Text block START

Economic Calendar

Saturday, April 21, 2012

Aviva Mistakenly Fires 1,300 Employees at Investment Unit

By Noah Buhayar - Apr 21, 2012 5:17 AM GMT+0700

Aviva Plc (AV/), the U.K.’s second- biggest insurer by market value, said the company’s investment unit mistakenly sent an e-mail dismissing its entire staff before retracting the message.

The e-mail, which was sent by the Aviva Investors human resources department to 1,300 employees globally, told recipients to turn over company property as they left the building and reminded them of their obligation to guard the firm’s confidential information, according to Paul Lockstone, spokesman for the unit of the London-based insurer.

Aviva Plc, Britain's biggest property insurer. Photographer: Lloyd Sturdy via Bloomberg

“It was intended that this e-mail should have gone to one single person,” Lockstone said by phone. “Unfortunately, as a result of a clerical error, it was sent to all of the Investors staff worldwide.” Most people recognized immediately that the e-mail was a mistake, he said, adding, “From time to time, things go wrong.”

Text block END
Data section START

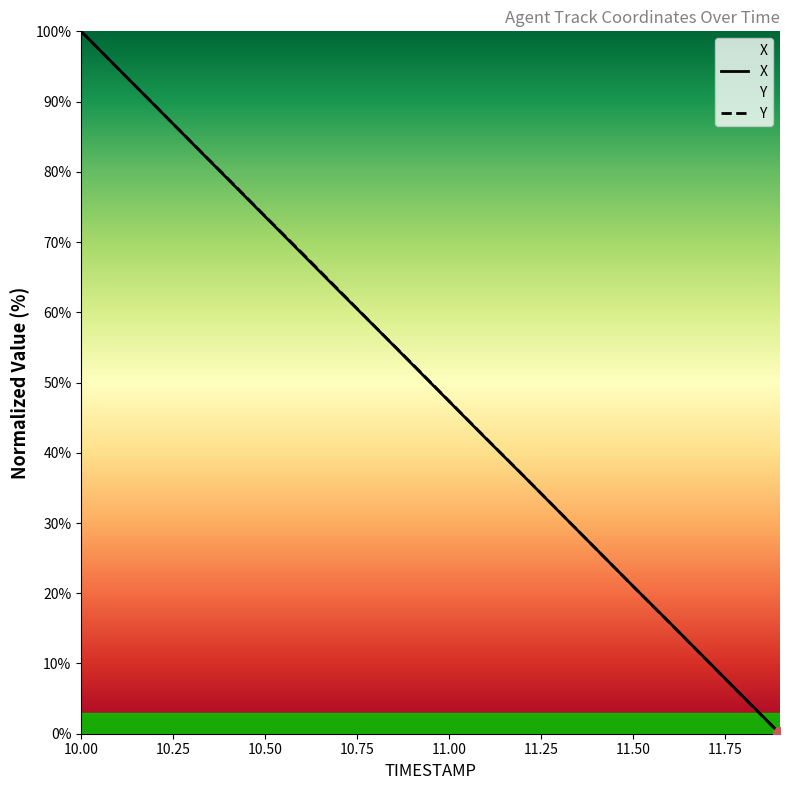

What is the total value across all series at 10.50?

147.3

Data section END

*Aim of the task*
Quote the Aviva e-mail article above word for word, between "Saturday, April 21, 2012" and "retracting the message.", inclusive.

*Result*
Saturday, April 21, 2012

Aviva Mistakenly Fires 1,300 Employees at Investment Unit

By Noah Buhayar - Apr 21, 2012 5:17 AM GMT+0700

Aviva Plc (AV/), the U.K.’s second- biggest insurer by market value, said the company’s investment unit mistakenly sent an e-mail dismissing its entire staff before retracting the message.